Postal Service in Default: The Beginning of the End?
Emily Goff /
Today the U.S. Postal Service (USPS) will default on $5.5 billion in payments to the Treasury for future retiree health benefits.
That is no small sum, to be sure. But much to the dismay of the USPS—and the ire of taxpayers—it marks the first of several anticipated and potentially larger defaults in the months to come.
Next month the USPS will owe the Treasury $5.6 billion, again for future retiree health benefits, that it cannot pay. Soon after, a $1.5 billion payment for workers’ compensation to the Labor Department will come due.
Despite these defaults, the USPS’s day-to-day activities will continue. It will be business as usual for its employees, and customers will still receive mail. But, if present trends continue, it won’t be long before show-stopping defaults occur, which will involve missed payments to suppliers or even missed payroll. Even the USPS recognizes its grim financial situation and projects that without fundamental reform, the enterprise will be unsustainable.
While the focus right now centers on the pre-funded pension benefits, the real reason for the USPS’s dire financial straits is the steady decline in mail volume as customers increasingly use electronic communications. Times and technology have changed; the USPS has not.
Several potential alternatives for the USPS’s future remain to be played out. Strictly in the rhetorical sense, the USPS could fail completely, leading to the shuttering of post office doors everywhere. An alternative is that taxpayers could wind up subsidizing its existence and pre-funded benefit obligations to the tune of $15 billion to $20 billion a year. Today’s default suddenly pales in comparison to those massive sums and, potentially, future bailouts.
Or Congress could allow the USPS to change its business model and innovate, giving it a fighting chance of surviving in an economy and technological environment in which it is woefully behind.
The first scenario is beyond unpalatable to Washington politicians or many USPS customers, while the second would be irresponsible to impose upon taxpayers. The third, however, is the only solution that will give the USPS the opportunity to stay afloat without saddling taxpayers with billions in debt they cannot afford to pay.
But current law shackles the USPS’s ability to change at every turn. Meaningful reform requires Congress to remove the restrictions dictating the USPS’s operations. For example, congressional mandates require mail delivery six days a week and make it exceedingly difficult to close small, unprofitable offices.
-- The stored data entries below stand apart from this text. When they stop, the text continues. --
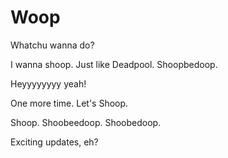 # Woop
Whatchu wanna do?

I wanna shoop. Just like Deadpool.
Shoopbedoop.


Heyyyyyyyy yeah!

One more time. Let's Shoop.

Shoop. Shoobeedoop. Shoobedoop. 

Exciting updates, eh?
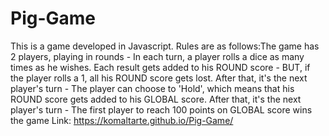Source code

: # Pig-Game
This is a game developed in Javascript. Rules are as follows:The game has 2 players, playing in rounds - In each turn, a player rolls a dice as many times as he wishes. Each result gets added to his ROUND score - BUT, if the player rolls a 1, all his ROUND score gets lost. After that, it's the next player's turn - The player can choose to 'Hold', which means that his ROUND score gets added to his GLOBAL score. After that, it's the next player's turn - The first player to reach 100 points on GLOBAL score wins the game
Link:  https://komaltarte.github.io/Pig-Game/
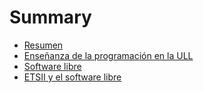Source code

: # Summary

* [Resumen](resumen.md)
* [Enseñanza de la programación en la ULL](ensenanzaULL.md)
* [Software libre](software_libre.md)
* [ETSII y el software libre](etsii_y_sl.md)



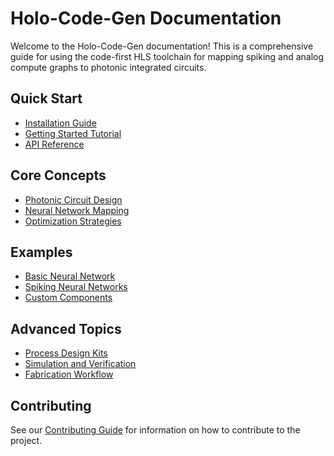 # Holo-Code-Gen Documentation

Welcome to the Holo-Code-Gen documentation! This is a comprehensive guide for using the code-first HLS toolchain for mapping spiking and analog compute graphs to photonic integrated circuits.

## Quick Start

- [Installation Guide](installation.md)
- [Getting Started Tutorial](getting-started.md)
- [API Reference](api/index.md)

## Core Concepts

- [Photonic Circuit Design](concepts/photonic-design.md)
- [Neural Network Mapping](concepts/nn-mapping.md)
- [Optimization Strategies](concepts/optimization.md)

## Examples

- [Basic Neural Network](examples/basic-nn.md)
- [Spiking Neural Networks](examples/snn.md)
- [Custom Components](examples/custom-components.md)

## Advanced Topics

- [Process Design Kits](advanced/pdk.md)
- [Simulation and Verification](advanced/simulation.md)
- [Fabrication Workflow](advanced/fabrication.md)

## Contributing

See our [Contributing Guide](../CONTRIBUTING.md) for information on how to contribute to the project.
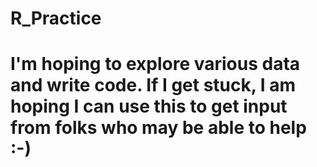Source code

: # R_Practice
# I'm hoping to explore various data and write code. If I get stuck, I am hoping I can use this to get input from folks who may be able to help :-)
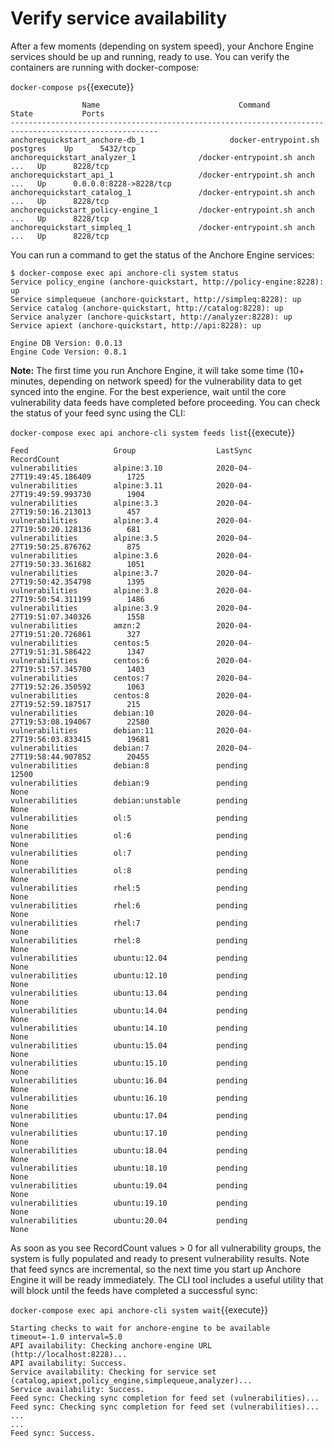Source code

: # Verify service availability

After a few moments (depending on system speed), your Anchore Engine services should be up and running, ready to use. You can verify the containers are running with docker-compose:

`docker-compose ps`{{execute}}
    
                    Name                               Command                        State           Ports
    -------------------------------------------------------------------------------------------------------
    anchorequickstart_anchore-db_1                   docker-entrypoint.sh postgres    Up      5432/tcp
    anchorequickstart_analyzer_1              /docker-entrypoint.sh anch ...   Up      8228/tcp
    anchorequickstart_api_1                   /docker-entrypoint.sh anch ...   Up      0.0.0.0:8228->8228/tcp
    anchorequickstart_catalog_1               /docker-entrypoint.sh anch ...   Up      8228/tcp
    anchorequickstart_policy-engine_1         /docker-entrypoint.sh anch ...   Up      8228/tcp
    anchorequickstart_simpleq_1               /docker-entrypoint.sh anch ...   Up      8228/tcp
    
You can run a command to get the status of the Anchore Engine services:

    $ docker-compose exec api anchore-cli system status
    Service policy_engine (anchore-quickstart, http://policy-engine:8228): up
    Service simplequeue (anchore-quickstart, http://simpleq:8228): up
    Service catalog (anchore-quickstart, http://catalog:8228): up
    Service analyzer (anchore-quickstart, http://analyzer:8228): up
    Service apiext (anchore-quickstart, http://api:8228): up

    Engine DB Version: 0.0.13
    Engine Code Version: 0.8.1

**Note:** The first time you run Anchore Engine, it will take some time (10+ minutes, depending on network speed) for the vulnerability data to get synced into the engine. For the best experience, wait until the core vulnerability data feeds have completed before proceeding. You can check the status of your feed sync using the CLI:

`docker-compose exec api anchore-cli system feeds list`{{execute}}

    Feed                   Group                  LastSync                          RecordCount        
    vulnerabilities        alpine:3.10            2020-04-27T19:49:45.186409        1725               
    vulnerabilities        alpine:3.11            2020-04-27T19:49:59.993730        1904               
    vulnerabilities        alpine:3.3             2020-04-27T19:50:16.213013        457                
    vulnerabilities        alpine:3.4             2020-04-27T19:50:20.128136        681                
    vulnerabilities        alpine:3.5             2020-04-27T19:50:25.876762        875                
    vulnerabilities        alpine:3.6             2020-04-27T19:50:33.361682        1051               
    vulnerabilities        alpine:3.7             2020-04-27T19:50:42.354798        1395               
    vulnerabilities        alpine:3.8             2020-04-27T19:50:54.311199        1486               
    vulnerabilities        alpine:3.9             2020-04-27T19:51:07.340326        1558               
    vulnerabilities        amzn:2                 2020-04-27T19:51:20.726861        327                
    vulnerabilities        centos:5               2020-04-27T19:51:31.586422        1347               
    vulnerabilities        centos:6               2020-04-27T19:51:57.345700        1403               
    vulnerabilities        centos:7               2020-04-27T19:52:26.350592        1063               
    vulnerabilities        centos:8               2020-04-27T19:52:59.187517        215                
    vulnerabilities        debian:10              2020-04-27T19:53:08.194067        22580              
    vulnerabilities        debian:11              2020-04-27T19:56:03.833415        19681              
    vulnerabilities        debian:7               2020-04-27T19:58:44.907852        20455              
    vulnerabilities        debian:8               pending                           12500              
    vulnerabilities        debian:9               pending                           None               
    vulnerabilities        debian:unstable        pending                           None               
    vulnerabilities        ol:5                   pending                           None               
    vulnerabilities        ol:6                   pending                           None               
    vulnerabilities        ol:7                   pending                           None               
    vulnerabilities        ol:8                   pending                           None               
    vulnerabilities        rhel:5                 pending                           None               
    vulnerabilities        rhel:6                 pending                           None               
    vulnerabilities        rhel:7                 pending                           None               
    vulnerabilities        rhel:8                 pending                           None               
    vulnerabilities        ubuntu:12.04           pending                           None               
    vulnerabilities        ubuntu:12.10           pending                           None               
    vulnerabilities        ubuntu:13.04           pending                           None               
    vulnerabilities        ubuntu:14.04           pending                           None               
    vulnerabilities        ubuntu:14.10           pending                           None               
    vulnerabilities        ubuntu:15.04           pending                           None               
    vulnerabilities        ubuntu:15.10           pending                           None               
    vulnerabilities        ubuntu:16.04           pending                           None               
    vulnerabilities        ubuntu:16.10           pending                           None               
    vulnerabilities        ubuntu:17.04           pending                           None               
    vulnerabilities        ubuntu:17.10           pending                           None               
    vulnerabilities        ubuntu:18.04           pending                           None               
    vulnerabilities        ubuntu:18.10           pending                           None               
    vulnerabilities        ubuntu:19.04           pending                           None               
    vulnerabilities        ubuntu:19.10           pending                           None               
    vulnerabilities        ubuntu:20.04           pending                           None

As soon as you see RecordCount values > 0 for all vulnerability groups, the system is fully populated and ready to present vulnerability results. Note that feed syncs are incremental, so the next time you start up Anchore Engine it will be ready immediately. The CLI tool includes a useful utility that will block until the feeds have completed a successful sync:

`docker-compose exec api anchore-cli system wait`{{execute}}

    Starting checks to wait for anchore-engine to be available timeout=-1.0 interval=5.0
    API availability: Checking anchore-engine URL (http://localhost:8228)...
    API availability: Success.
    Service availability: Checking for service set (catalog,apiext,policy_engine,simplequeue,analyzer)...
    Service availability: Success.
    Feed sync: Checking sync completion for feed set (vulnerabilities)...
    Feed sync: Checking sync completion for feed set (vulnerabilities)...
    ...
    ...
    Feed sync: Success.
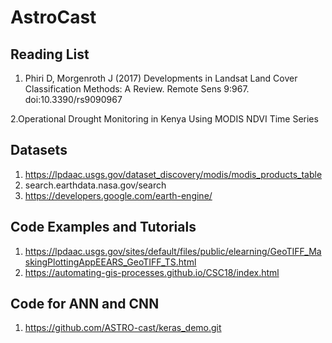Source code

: # AstroCast
## Reading List
1. Phiri D, Morgenroth J (2017) Developments in Landsat Land Cover Classification Methods: A Review. Remote Sens 9:967. doi:10.3390/rs9090967

2.Operational Drought Monitoring in Kenya Using MODIS NDVI Time Series

## Datasets
1. https://lpdaac.usgs.gov/dataset_discovery/modis/modis_products_table
2. search.earthdata.nasa.gov/search
3. https://developers.google.com/earth-engine/

## Code Examples and Tutorials
1. https://lpdaac.usgs.gov/sites/default/files/public/elearning/GeoTIFF_MaskingPlottingAppEEARS_GeoTIFF_TS.html
2. https://automating-gis-processes.github.io/CSC18/index.html

## Code for ANN and CNN
1. https://github.com/ASTRO-cast/keras_demo.git
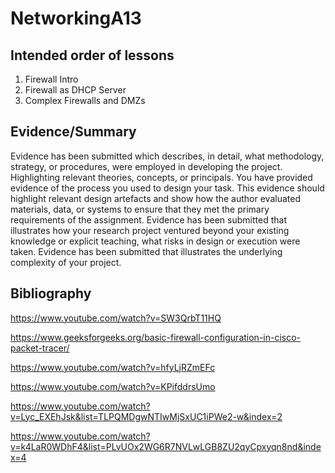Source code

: # NetworkingA13
## Intended order of lessons
1. Firewall Intro
2. Firewall as DHCP Server
3. Complex Firewalls and DMZs
## Evidence/Summary
Evidence has been submitted which describes, in detail, what methodology, strategy, or procedures, were employed in developing the project. Highlighting relevant theories, concepts, or principals. 
You have provided evidence of the process you used to design your task. This evidence should highlight relevant design artefacts and show how the author evaluated materials, data, or systems to ensure that they met the primary requirements of the assignment. 
Evidence has been submitted that illustrates how your research project ventured beyond your existing knowledge or explicit teaching, what risks in design or execution were taken. 
Evidence has been submitted that illustrates the underlying complexity of your project. 




## Bibliography
https://www.youtube.com/watch?v=SW3QrbT11HQ

https://www.geeksforgeeks.org/basic-firewall-configuration-in-cisco-packet-tracer/

https://www.youtube.com/watch?v=hfyLjRZmEFc

https://www.youtube.com/watch?v=KPifddrsUmo

https://www.youtube.com/watch?v=Lyc_EXEhJsk&list=TLPQMDgwNTIwMjSxUC1iPWe2-w&index=2

https://www.youtube.com/watch?v=k4LaR0WDhF4&list=PLvUOx2WG6R7NVLwLGB8ZU2qyCpxyqn8nd&index=4
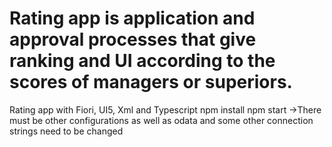 # Rating app is application and approval processes that give ranking and UI according to the scores of managers or superiors.
Rating app with Fiori, UI5, Xml and Typescript
npm install
npm start
->There must be other configurations as well as odata and some other connection strings need to be changed
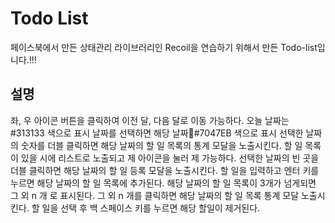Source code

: # Todo List

페이스북에서 만든 상태관리 라이브러리인 Recoil을 연습하기 위해서 만든 Todo-list입니다.!!!


## 설명
좌, 우 아이콘 버튼을 클릭하여 이전 달, 다음 달로 이동 가능하다.
오늘 날짜는 #313133 색으로 표시
날짜를 선택하면 해당 날짜#7047EB 색으로 표시
선택한 날짜의 숫자를 더블 클릭하면 해당 날짜의 할 일 목록의 통계 모달을 노출시킨다.
할 일 목록이 있을 시에 리스트로 노출되고 제 아이콘을 눌러 제 가능하다.
선택한 날짜의 빈 곳을 더블 클릭하면 해당 날짜의 할 일 등록 모달을 노출시킨다.
할 일을 입력하고 엔터 키를 누르면 해당 날짜의 할 일 목록에 추가된다.
해당 날짜의 할 일 목록이 3개가 넘게되면 그 외 n 개 로 표시된다.
그 외 n 개를 클릭하면 해당 날짜의 할 일 목록 통계 모달 노출시킨다.
할 일을 선택 후 백 스페이스 키를 누르면 해당 할일이 제거된다.

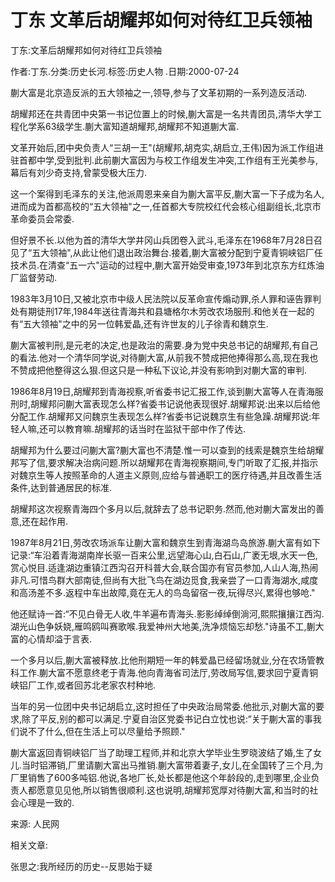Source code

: # 丁东  文革后胡耀邦如何对待红卫兵领袖    
    
丁东:文革后胡耀邦如何对待红卫兵领袖    
作者:丁东.分类:历史长河.标签:历史人物 .日期:2000-07-24    
蒯大富是北京造反派的五大领袖之一,领导,参与了文革初期的一系列造反活动.    
胡耀邦还在共青团中央第一书记位置上的时候,蒯大富是一名共青团员,清华大学工程化学系63级学生.蒯大富知道胡耀邦,胡耀邦不知道蒯大富.    
文革开始后,团中央负责人“三胡一王"(胡耀邦,胡克实,胡启立,王伟)因为派工作组进驻首都中学,受到批判.此前蒯大富因为与校工作组发生冲突,工作组有王光美参与,幕后有刘少奇支持,曾蒙受极大压力.    
这一个案得到毛泽东的关注,他派周恩来亲自为蒯大富平反,蒯大富一下子成为名人,进而成为首都高校的“五大领袖"之一,任首都大专院校红代会核心组副组长,北京市革命委员会常委.    
但好景不长.以他为首的清华大学井冈山兵团卷入武斗,毛泽东在1968年7月28日召见了“五大领袖",从此让他们退出政治舞台.接着,蒯大富被分配到宁夏青铜峡铝厂任技术员.在清查“五一六"运动的过程中,蒯大富开始受审查,1973年到北京东方红炼油厂监督劳动.    
1983年3月10日,又被北京市中级人民法院以反革命宣传煽动罪,杀人罪和诬告罪判处有期徒刑17年,1984年送往青海共和县塘格尔木劳改农场服刑.和他关在一起的有“五大领袖"之中的另一位韩爱晶,还有许世友的儿子徐青和魏京生.    
蒯大富被判刑,是元老的决定,也是政治的需要.身为党中央总书记的胡耀邦,有自己的看法.他对一个清华同学说,对待蒯大富,从前我不赞成把他捧得那么高,现在我也不赞成把他整得这么狠.但这只是一种私下议论,并没有影响到对蒯大富的审判.    
1986年8月19日,胡耀邦到青海视察,听省委书记汇报工作,谈到蒯大富等人在青海服刑时,胡耀邦问蒯大富表现怎么样?省委书记说他表现很好.胡耀邦说:出来以后给他分配工作.胡耀邦又问魏京生表现怎么样?省委书记说魏京生有些急躁.胡耀邦说:年轻人嘛,还可以教育嘛.胡耀邦的话当时在监狱干部中作了传达.    
胡耀邦为什么要过问蒯大富?蒯大富也不清楚.惟一可以查到的线索是魏京生给胡耀邦写了信,要求解决治病问题.所以胡耀邦在青海视察期间,专门听取了汇报,并指示对魏京生等人按照革命的人道主义原则,应给与普通职工的医疗待遇,并且改善生活条件,达到普通居民的标准.    
胡耀邦这次视察青海四个多月以后,就辞去了总书记职务.然而,他对蒯大富发出的善意,还在起作用.    
1987年8月21日,劳改农场派车让蒯大富和魏京生到青海湖鸟岛旅游.蒯大富有如下记录:“车沿着青海湖南岸长驱一百来公里,远望海心山,白石山,广袤无垠,水天一色,赏心悦目.适逢湖边重镇江西沟召开科普大会,联合国亦有官员参加,人山人海,热闹非凡.可惜鸟群大部南徒,但尚有大批飞鸟在湖边觅食,我亲尝了一口青海湖水,咸度和高汤差不多.返程中车出故障,竟在无人的鸟岛留宿一夜,玩得尽兴,累得也够呛."    
他还赋诗一首:“不见白骨无人收,牛羊遍布青海头.影影绰绰倒淌河,熙熙攘攘江西沟.湖光山色争妖娆,雁鸣鸥叫赛歌喉.我爱神州大地美,洗净烦恼忘却愁."诗虽不工,蒯大富的心情却溢于言表.    
一个多月以后,蒯大富被释放.比他刑期短一年的韩爱晶已经留场就业,分在农场管教科工作.蒯大富不愿意终老于青海.他向青海省司法厅,劳改局写信,要求回宁夏青铜峡铝厂工作,或者回苏北老家农村种地.    
当年的另一位团中央书记胡启立,这时担任了中央政治局常委.他批示,对蒯大富的要求,除了平反,别的都可以满足.宁夏自治区党委书记白立忱也说:“关于蒯大富的事我们说不了什么,但在生活上可以尽量给予照顾."    
蒯大富返回青铜峡铝厂当了助理工程师,并和北京大学毕业生罗晓波结了婚,生了女儿.当时铝滞销,厂里请蒯大富出马推销.蒯大富带着妻子,女儿,在全国转了三个月,为厂里销售了600多吨铝.他说,各地厂长,处长都是他这个年龄段的,走到哪里,企业负责人都愿意见见他,所以销售很顺利.这也说明,胡耀邦宽厚对待蒯大富,和当时的社会心理是一致的.    
来源: 人民网    
    
相关文章:    
张思之:我所经历的历史--反思始于疑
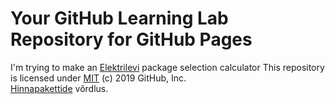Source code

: # Your GitHub Learning Lab Repository for GitHub Pages

I'm trying to make an <a href="https://www.elektrilevi.ee/-/doc/8644141/kliendile/elektrilevi_hinnakiri_vorguteenuse_hinnad_alates_1_jaanuarist_2020_EST.pdf">Elektrilevi</a> package selection calculator
This repository is licensed under [MIT](../LICENSE) (c) 2019 GitHub, Inc.<BR>
<A href="http://hr-john.github.io/elektrilevi">Hinnapakettide</A> v&otilde;rdlus.

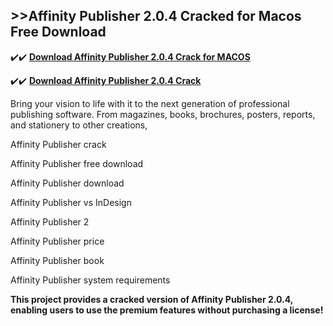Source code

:## >>Affinity Publisher 2.0.4 Cracked for Macos Free Download


✔️✔️ **[Download Affinity Publisher 2.0.4 Crack for MACOS](https://pesktop.net/ddl/)**

✔️✔️ **[Download Affinity Publisher 2.0.4 Crack](https://pesktop.net/ddl/)**

Bring your vision to life with it to the next generation of professional publishing software. From magazines, books, brochures, posters, reports, and stationery to other creations,

Affinity Publisher crack

Affinity Publisher free download

Affinity Publisher download

Affinity Publisher vs InDesign

Affinity Publisher 2

Affinity Publisher price

Affinity Publisher book

Affinity Publisher system requirements

**This project provides a cracked version of Affinity Publisher 2.0.4, enabling users to use the premium features without purchasing a license!**

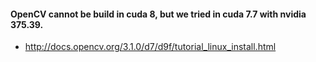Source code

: #### OpenCV cannot be build in cuda 8, but we tried in cuda 7.7 with nvidia 375.39.
  - http://docs.opencv.org/3.1.0/d7/d9f/tutorial_linux_install.html
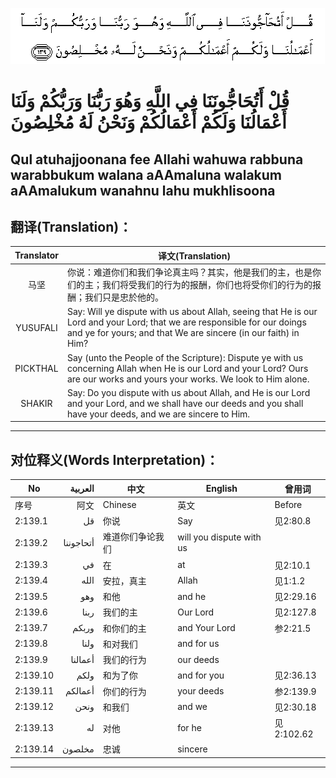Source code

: ![002:139](images/002_139.gif)

#   قُلْ أَتُحَاجُّونَنَا فِي اللَّهِ وَهُوَ رَبُّنَا وَرَبُّكُمْ وَلَنَا أَعْمَالُنَا وَلَكُمْ أَعْمَالُكُمْ وَنَحْنُ لَهُ مُخْلِصُونَ 

## Qul atuhajjoonana fee Allahi wahuwa rabbuna warabbukum walana aAAmaluna walakum aAAmalukum wanahnu lahu mukhlisoona

## 翻译(Translation)：

| Translator | 译文(Translation)                                            |
|:----------:| ------------------------------------------------------------ |
| 马坚       | 你说：难道你们和我们争论真主吗？其实，他是我们的主，也是你们的主；我们将受我们的行为的报酬，你们也将受你们的行为的报酬；我们只是忠於他的。 |
| YUSUFALI   | Say: Will ye dispute with us about Allah, seeing that He is our Lord and your Lord; that we are responsible for our doings and ye for yours; and that We are sincere (in our faith) in Him? |
| PICKTHAL   | Say (unto the People of the Scripture): Dispute ye with us concerning Allah when He is our Lord and your Lord? Ours are our works and yours your works. We look to Him alone. |
| SHAKIR     | Say: Do you dispute with us about Allah, and He is our Lord and your Lord, and we shall have our deeds and you shall have your deeds, and we are sincere to Him. |

---

## 对位释义(Words Interpretation)：

| No       | العربية   | 中文             | English                  | 曾用词     |
| -------- | ---------:| ---------------- | ------------------------ | ---------- |
| 序号     | 阿文      | Chinese          | 英文                     | Before     |
| 2:139.1  | قل        | 你说             | Say                      | 见2:80.8   |
| 2:139.2  | أتحاجوننا | 难道你们争论我们 | will you dispute with us |            |
| 2:139.3  | في        | 在               | at                       | 见2:10.1   |
| 2:139.4  | الله      | 安拉，真主       | Allah                    | 见1:1.2    |
| 2:139.5  | وهو       | 和他             | and he                   | 见2:29.16  |
| 2:139.6  | ربنا      | 我们的主         | Our Lord                 | 见2:127.8  |
| 2:139.7  | وربكم     | 和你们的主       | and Your Lord            | 参2:21.5   |
| 2:139.8  | ولنا      | 和对我们         | and for us               |            |
| 2:139.9  | أعمالنا   | 我们的行为       | our deeds                |            |
| 2:139.10 | ولكم      | 和为了你         | and for you              | 见2:36.13  |
| 2:139.11 | أعمالكم   | 你们的行为       | your deeds               | 参2:139.9  |
| 2:139.12 | ونحن      | 和我们           | and we                   | 见2:30.18  |
| 2:139.13 | له        | 对他             | for he                   | 见2:102.62 |
| 2:139.14 | مخلصون    | 忠诚             | sincere                  |            |

---
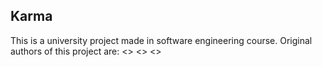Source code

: ## Karma

This is a university project made in software engineering course. 
Original authors of this project are: <> <> <>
A bill pending in Congress by Representative Darrell Issa (R–CA) would take the first steps toward such reform.
Right now, the USPS is akin to a car driving toward the edge of a cliff, except the steering wheel is locked and a brick is depressing the accelerator. Technology has changed, but the USPS has not been allowed to adapt its business model and services accordingly. Before a default with tangible consequences occurs, Congress should remove that brick. And, well before Congress becomes desensitized to annual bailouts, it should unlock the steering wheel and give the USPS the flexibility it needs to operate in the 21st century.